Anyway, I get MedPage Today updates, sort of by accident, but I never turned it off because there's some good links in there pretty consistently. Today's link of interest was a long form piece on Mosaic that was absolutely not worth my time. The Medpage Today link promised science, and the first half was first person narrative of agonizing emotional experience. Then the next bit was the same-old-same-old on there isn't much to do about multiple miscarriages except in rare circumstances. And then _finally_ a few short paragraphs on the actual science. An unfulfilling tease!
But it did give me names to google and THIS summary is worth reading.
The basic idea is that we've recently discovered that nearly all fetuses have some kind of genetic "abnormality". So ... maybe it's not the fetus. Brosens and Quenby (those are some awesome names right there!!!) went looking at the lining, and discovered that women who have multiple miscarriages have uterine lining that is very receptive to implantation. Maybe a little _too_ receptive to implantation.

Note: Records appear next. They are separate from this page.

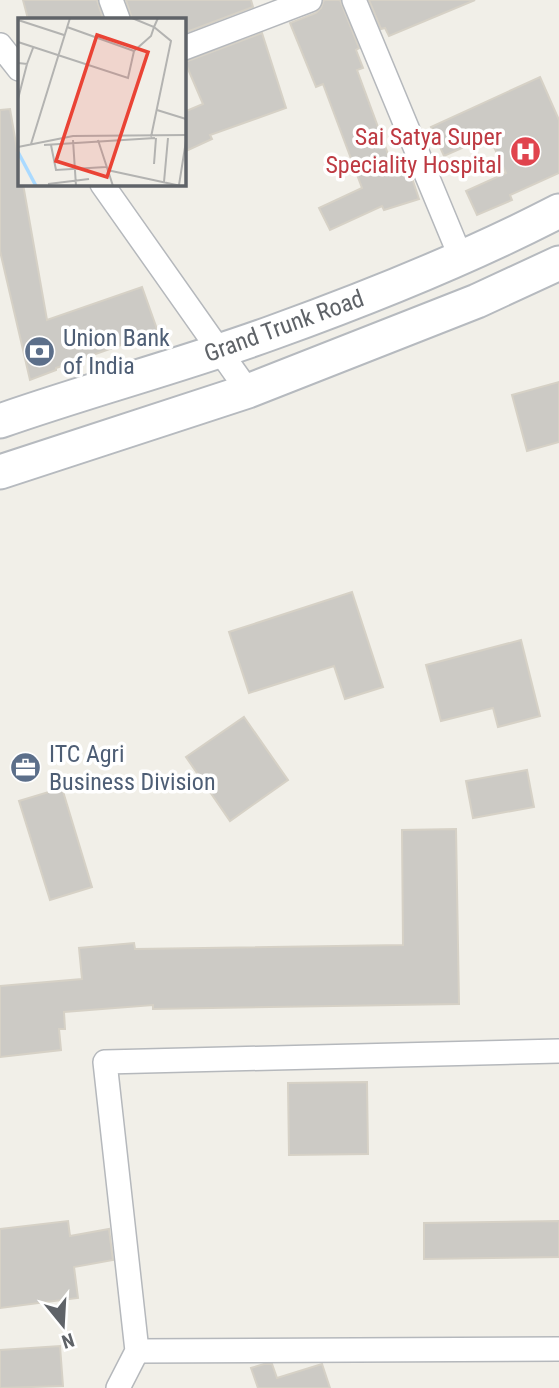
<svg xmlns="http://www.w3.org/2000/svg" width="559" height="1388" font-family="'Roboto Condensed',sans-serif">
<rect width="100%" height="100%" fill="#f1efe8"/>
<g fill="#cccac5" stroke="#d6d1c6" stroke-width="2">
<path d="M23,0h74l6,19h-75z"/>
<path d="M126,0h125l2,7 -69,26v-14h-52z"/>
<path d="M324,0h16l19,48 -3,2 7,18 -6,2 38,103 14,-4 10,30 -35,11 -2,-4 -52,24 -11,-22 43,-20 -39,-104 -7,3 -26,-64 26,-10 5,-5z"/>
<path d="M369,0h106l-86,36 -4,-8 -4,1z"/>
<path d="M262,33l24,75 -76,27 2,4 -28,13v-40l19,-8 -18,-42z"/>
<path d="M540,77l19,43v53l-49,22 2,5 -35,15 -11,-24 40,-18 -17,-37 -45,20 -13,-29z"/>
<path d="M10,109l9,52v23h4l24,136 95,-33 16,45 -102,36v2l-26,10 -30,-129v-141z"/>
<path d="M559,382v60l-32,9 -15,-56z"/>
<path d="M352,592l31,95 -38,12 -11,-33 -85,27 -20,-61z"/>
<path d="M521,640l19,76 -42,11 -5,-19 -52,13 -15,-56z"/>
<path d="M244,717l44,63 -58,41 -44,-64z"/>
<path d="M527,770l7,37 -61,11 -7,-37z"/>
<path d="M62,788l30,99 -42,13 -31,-99z"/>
<path d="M456,829l3,175 -306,5v-4l-89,7 1,17h-6l2,21 -61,7v-71l82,-7 -3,-31 55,-5 1,6 268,-4 -1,-115z"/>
<path d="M367,1082l1,72 -79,1 -1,-72z"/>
<path d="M68,1221l2,15 39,-7 4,31 -39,7 4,31 -78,10v-79z"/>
<path d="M559,1221v36l-135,2v-36z"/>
<path d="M60,1346l3,40 -63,2v-38z"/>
<path d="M264,1364h8l5,14 45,-14 8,24h-72l-7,-20z"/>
</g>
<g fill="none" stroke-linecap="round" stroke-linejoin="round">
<defs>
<g id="street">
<path d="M111,0l7,19"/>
<path d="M354,0l107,258"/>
<path d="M0,45l19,24"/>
<path d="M184,48l126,-48"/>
<path d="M102,184l146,207"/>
<path d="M137,1351l422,-2"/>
<path d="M118,1388l19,-37 -32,-289 454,-11"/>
</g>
<g id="secondary">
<path d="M0,421c91,-32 184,-56 274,-89 97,-35 194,-74 285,-121"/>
<path d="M0,472l248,-81 229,-90 82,-38"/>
</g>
</defs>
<use href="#street" stroke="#b5b8bc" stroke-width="26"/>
<use href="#secondary" stroke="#b6babf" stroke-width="37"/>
<use href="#street" stroke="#fff" stroke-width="23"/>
<use href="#secondary" stroke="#fff" stroke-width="33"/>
</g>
<defs>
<symbol id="hospital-disc" viewBox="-11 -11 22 22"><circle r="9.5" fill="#e0444e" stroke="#fff"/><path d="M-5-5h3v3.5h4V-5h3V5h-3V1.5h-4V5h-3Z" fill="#fff"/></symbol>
<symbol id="bank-disc" viewBox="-11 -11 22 22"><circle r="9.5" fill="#5c6f8a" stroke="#fff"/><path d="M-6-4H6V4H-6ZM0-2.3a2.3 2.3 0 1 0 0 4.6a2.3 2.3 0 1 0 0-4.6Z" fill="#fff"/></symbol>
<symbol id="office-disc" viewBox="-11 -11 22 22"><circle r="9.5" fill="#5c6f8a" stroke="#fff"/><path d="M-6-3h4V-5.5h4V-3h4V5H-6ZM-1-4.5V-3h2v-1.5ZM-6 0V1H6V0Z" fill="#fff"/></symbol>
</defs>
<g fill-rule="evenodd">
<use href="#hospital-disc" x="508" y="134" width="35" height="35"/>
<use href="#bank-disc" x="22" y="334" width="35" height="35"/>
<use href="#office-disc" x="8" y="750" width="35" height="35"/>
</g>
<g text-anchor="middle" stroke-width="7" stroke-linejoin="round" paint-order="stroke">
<g font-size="24" fill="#be3a42" stroke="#fff" text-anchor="end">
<text x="502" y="145">Sai Satya Super<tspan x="502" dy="28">Speciality Hospital</tspan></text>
</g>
<g font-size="24" fill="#5f6368" stroke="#fff">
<text transform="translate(284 326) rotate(-20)" y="8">Grand Trunk Road</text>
</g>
<g font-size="24" fill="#4e5e75" stroke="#fff" text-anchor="start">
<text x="63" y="346">Union Bank<tspan x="63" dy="28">of India</tspan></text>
<text x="49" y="762">ITC Agri<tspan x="49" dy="28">Business Division</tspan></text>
</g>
</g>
<g transform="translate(18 18)">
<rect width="168" height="168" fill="#f1efe8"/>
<path fill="none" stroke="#aadaff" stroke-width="3.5" d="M0,134l18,34"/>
<path fill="none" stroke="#b3b3b1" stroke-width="2" d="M0,2l46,15M49,9l67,24M0,24l110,36 6,-27 17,-15 3,-9 -22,-9M0,45l9,1 6,-16M0,81l9,-35M139,92l29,9M133,119l20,-96 -17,-14 4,-9M55,122l3,46M80,122l15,46M13,126l39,-126M26,127l111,-7M33,127l5,25 50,-3M0,129l55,-11 113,-1M136,146l2,-26M89,152l74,16M146,164l4,-44M30,166l41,-5M161,167l7,-44"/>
<path fill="#ea4335" fill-opacity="0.15" stroke="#ea4335" stroke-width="3.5" d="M79,17l51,17 -41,125 -51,-16z"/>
<rect width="168" height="168" fill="none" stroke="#5f6368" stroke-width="3.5"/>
</g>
<g transform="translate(63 1325) rotate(162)" stroke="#ffffff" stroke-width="5" paint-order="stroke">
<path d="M0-5L12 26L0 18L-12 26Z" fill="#5f6368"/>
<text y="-10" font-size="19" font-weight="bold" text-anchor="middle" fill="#5f6368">N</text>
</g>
</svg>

"Put differently, to be successful, the lining of the womb (endometrium) must be ‘receptive’ to implanting embryo but also ‘selective’. In RPL women, the lining of the womb appears excessively receptive (‘super-receptivity’) but insufficiently selective. Hence, many of our patients report that they find it very easy to become pregnant (‘super-fertile’) but then fail to hold onto the pregnancy."

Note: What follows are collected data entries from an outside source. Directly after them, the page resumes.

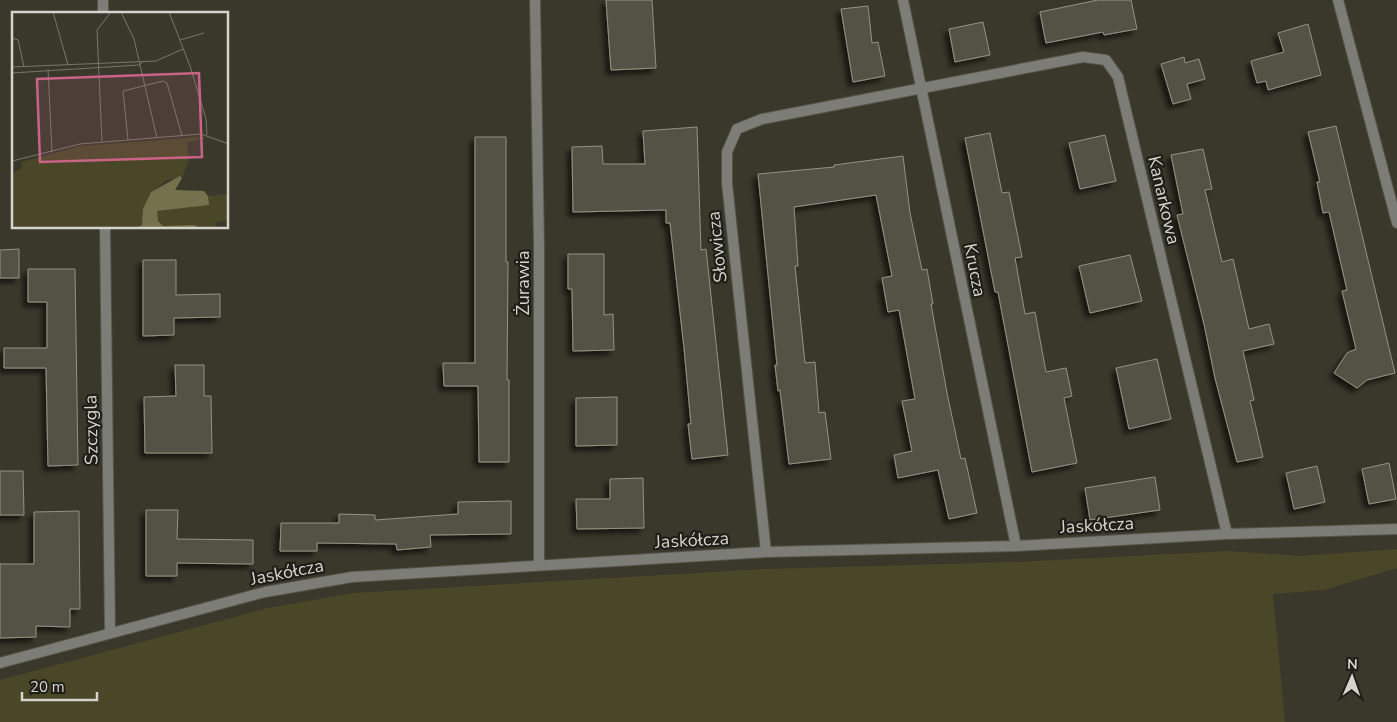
<svg xmlns="http://www.w3.org/2000/svg" width="1397" height="722" viewBox="0 0 1397 722" font-family="'Nunito Sans',sans-serif">
<defs>
<filter id="shadow"><feDropShadow dx="-4.5" dy="4.5" stdDeviation="2.5" flood-color="#0009"/></filter>
</defs>
<rect width="100%" height="100%" fill="#39382b"/>
<!-- green -->
<path fill="#494727" d="M 1397,549 L 1397,568 L 1324,590 L 1273,594 L 1285,722 L 0,722 L 0,680 L 268,608 L 353,593 L 766,569 L 1017,562 L 1228,551 L 1301,556 Z"/>
<!-- building -->
<path fill="#535345" stroke="#939384" filter="url(#shadow)" d="M 606,0 L 652,0 L 656,68 L 611,70 Z
M 1098,0 L 1131,0 L 1137,29 L 1104,35 L 1103,32 L 1046,43 L 1040,12 Z
M 868,6 L 872,43 L 878,42 L 885,76 L 853,82 L 841,9 Z
M 983,22 L 990,55 L 955,62 L 949,29 Z
M 1308,24 L 1321,75 L 1268,90 L 1266,81 L 1257,83 L 1251,61 L 1284,52 L 1278,33 Z
M 1184,57 L 1185,63 L 1199,59 L 1205,79 L 1187,84 L 1191,99 L 1173,104 L 1161,64 Z
M 1336,126 L 1395,373 L 1367,380 L 1357,388 L 1334,373 L 1347,353 L 1356,349 L 1342,291 L 1347,290 L 1329,212 L 1323,213 L 1317,182 L 1320,182 L 1308,132 Z
M 697,127 L 701,250 L 706,249 L 728,455 L 692,459 L 688,424 L 691,424 L 684,348 L 670,223 L 666,223 L 666,210 L 573,212 L 572,147 L 602,146 L 603,164 L 645,164 L 643,131 Z
M 990,133 L 1002,193 L 1009,192 L 1022,257 L 1015,258 L 1025,314 L 1035,312 L 1046,372 L 1066,368 L 1072,396 L 1064,398 L 1077,463 L 1032,472 L 998,292 L 995,292 L 965,138 Z
M 1105,135 L 1116,181 L 1080,189 L 1069,143 Z
M 475,137 L 506,137 L 506,262 L 508,262 L 507,380 L 509,380 L 509,462 L 479,462 L 478,386 L 444,386 L 443,363 L 475,363 Z
M 1203,149 L 1212,189 L 1205,190 L 1222,262 L 1233,259 L 1249,329 L 1269,324 L 1274,344 L 1243,351 L 1254,400 L 1250,401 L 1263,457 L 1237,462 L 1215,378 L 1204,324 L 1177,215 L 1183,214 L 1171,155 Z
M 903,156 L 910,213 L 922,270 L 927,269 L 933,304 L 931,304 L 947,393 L 961,459 L 965,458 L 977,513 L 949,519 L 938,470 L 898,478 L 894,455 L 912,451 L 902,401 L 915,399 L 899,310 L 888,312 L 882,278 L 892,276 L 876,195 L 794,207 L 798,266 L 795,266 L 805,363 L 815,362 L 819,413 L 825,412 L 831,459 L 789,464 L 780,390 L 778,391 L 775,365 L 777,365 L 758,174 L 834,167 L 834,165 Z
M 19,249 L 19,278 L 0,278 L 0,250 Z
M 568,254 L 604,254 L 604,315 L 613,314 L 614,350 L 573,351 L 572,289 L 568,289 Z
M 1130,255 L 1142,301 L 1090,313 L 1079,266 Z
M 143,260 L 176,260 L 176,295 L 220,294 L 220,317 L 174,318 L 174,335 L 143,336 Z
M 28,269 L 75,269 L 78,465 L 48,466 L 46,368 L 4,368 L 4,348 L 47,348 L 47,302 L 28,302 Z
M 1157,359 L 1171,419 L 1129,429 L 1116,368 Z
M 175,365 L 204,365 L 204,396 L 211,396 L 212,453 L 145,453 L 144,397 L 176,396 Z
M 617,397 L 617,445 L 576,446 L 576,398 Z
M 1389,463 L 1396,499 L 1369,504 L 1362,469 Z
M 1317,466 L 1325,502 L 1294,509 L 1286,473 Z
M 0,471 L 23,471 L 24,515 L 0,515 Z
M 1155,477 L 1160,510 L 1090,520 L 1085,488 Z
M 643,478 L 644,528 L 577,529 L 576,499 L 610,499 L 610,479 Z
M 511,501 L 511,534 L 430,535 L 431,547 L 397,550 L 396,544 L 317,543 L 317,551 L 280,551 L 281,523 L 339,523 L 339,514 L 375,515 L 375,520 L 458,514 L 458,502 Z
M 146,510 L 178,510 L 177,539 L 253,540 L 253,564 L 177,563 L 177,576 L 146,576 Z
M 79,511 L 80,609 L 70,609 L 70,627 L 36,626 L 36,637 L 0,638 L 0,564 L 34,564 L 34,512 Z"/>
<g fill="none" stroke-linecap="round" stroke-linejoin="round">
<!-- minor casing -->
<g stroke="#555448" stroke-width="12">
<path id="minor" d="M 103,0 L 103,14
M 535,0 L 539,246 L 539,565
M 903,0 L 1016,546
M 1338,0 L 1397,223
M 105,228 L 110,632
M 766,552 L 727,183 L 727,152 L 737,129 L 762,119 L 1083,57 L 1106,60 L 1118,77 L 1227,534
M 0,663 L 265,592 L 352,577 L 766,552 L 1016,546 L 1227,534 L 1397,529"/>
</g>
<!-- minor -->
<use href="#minor" stroke="#7d7d77" stroke-width="10"/>
</g>
<g text-anchor="middle" dominant-baseline="central" stroke-width="4.5" stroke-linejoin="round" paint-order="stroke">
<!-- street labels -->
<g font-size="18" fill="#d4d4cc" stroke="#1f1f19">
<text transform="translate(1164 200) rotate(77)">Kanarkowa</text>
<text transform="translate(717 247) rotate(-96)">Słowicza</text>
<text transform="translate(975 270) rotate(79)">Krucza</text>
<text transform="translate(523 283) rotate(-90)">Żurawia</text>
<text transform="translate(91 430) rotate(-91)">Szczygla</text>
<text transform="translate(1097 525) rotate(-3)">Jaskółcza</text>
<text transform="translate(692 540) rotate(-3)">Jaskółcza</text>
<text transform="translate(287 572) rotate(-11)">Jaskółcza</text>
</g>
</g>
<!-- overview -->
<g transform="translate(12 12)">
<rect width="216" height="216" fill="#39382b"/>
<path d="M 190,125 L 196,126 L 175,130 L 177,148 L 170,166 L 155,168 L 139,180 L 130,213 L 123,216 L 0,216 L 0,161 L 10,156 L 10,150 L 68,134 ZM 216,182 L 216,209 L 204,210 L 205,216 L 151,214 L 146,209 L 145,199 L 196,193 L 196,184 Z" fill="#494727"/>
<path d="M 168,164 L 170,166 L 163,178 L 192,179 L 196,184 L 197,193 L 145,199 L 146,209 L 151,214 L 183,213 L 185,216 L 123,216 L 130,213 L 131,197 L 139,180 Z" fill="#73724d"/>
<path fill="none" stroke="#77766b" stroke-width="1" d="M 41,0 L 56,53M 109,0 L 122,27 L 145,126M 157,0 L 178,54 L 194,107 L 195,123M 0,26 L 6,28 L 12,55M 168,28 L 192,21M 0,55 L 144,49 L 171,37M 36,57 L 40,140M 0,61 L 127,53 L 132,49M 116,128 L 111,79 L 151,69 L 155,71 L 170,124M 90,130 L 85,18 L 99,0M 0,149 L 68,132 L 116,128 L 189,122 L 217,132"/>
<path fill="#c96388" fill-opacity="0.15" stroke="#c96388" stroke-width="2.5" d="M 187,61 L 190,145 L 28,150 L 25,67 Z"/>
<rect width="216" height="216" fill="none" stroke="#d4d4cc" stroke-width="2.5"/>
</g>
<!-- north arrow -->
<g transform="translate(1352 677) rotate(2)" stroke="#1f1f19" stroke-width="4" paint-order="stroke">
<path d="M0-4L9 19L0 12L-9 19Z" fill="#d4d4cc"/>
<text y="-8" font-size="14" font-weight="bold" text-anchor="middle" fill="#d4d4cc">N</text>
</g>
<!-- scale -->
<path d="M22 692v8h75v-8" fill="none" stroke="#d4d4cc" stroke-width="2.5"/>
<text x="30" y="692" font-size="15" fill="#d4d4cc" stroke="#1f1f19" stroke-width="4" paint-order="stroke">20 m</text>
</svg>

So far, so good -- matches one of the folk theories of miscarriage okay.
"we showed that IL-33/ST2 activation is both prolonged and disordered in endometrial cells from RPL patient. As aforementioned, exposure of mice uteri to these signals prolonged the implantation window in these animals, allowing out-of-phase implantation and resulting in early pregnancy loss."
So they've identified some of the biochemistry of the dance of implantation, and identified at least one major issue with it in women who have repeated miscarriages. AND THEY CAN DO THIS TEST BEFORE YOU EVER GET PREGNANT AT ALL. Which is pretty amazing, right there. " it is possible to develop tests that predict prior to conception the likelihood of pregnancy complications."
The future holds wonderful prospects! They are hoping their work on the womb's side of the pregnancy developmental process might also lead to insights into fetal growth restriction and preeclampsia. That might be a little optimistic, but I'm so happy that smart people are tackling another component of this complicated and super important area of research.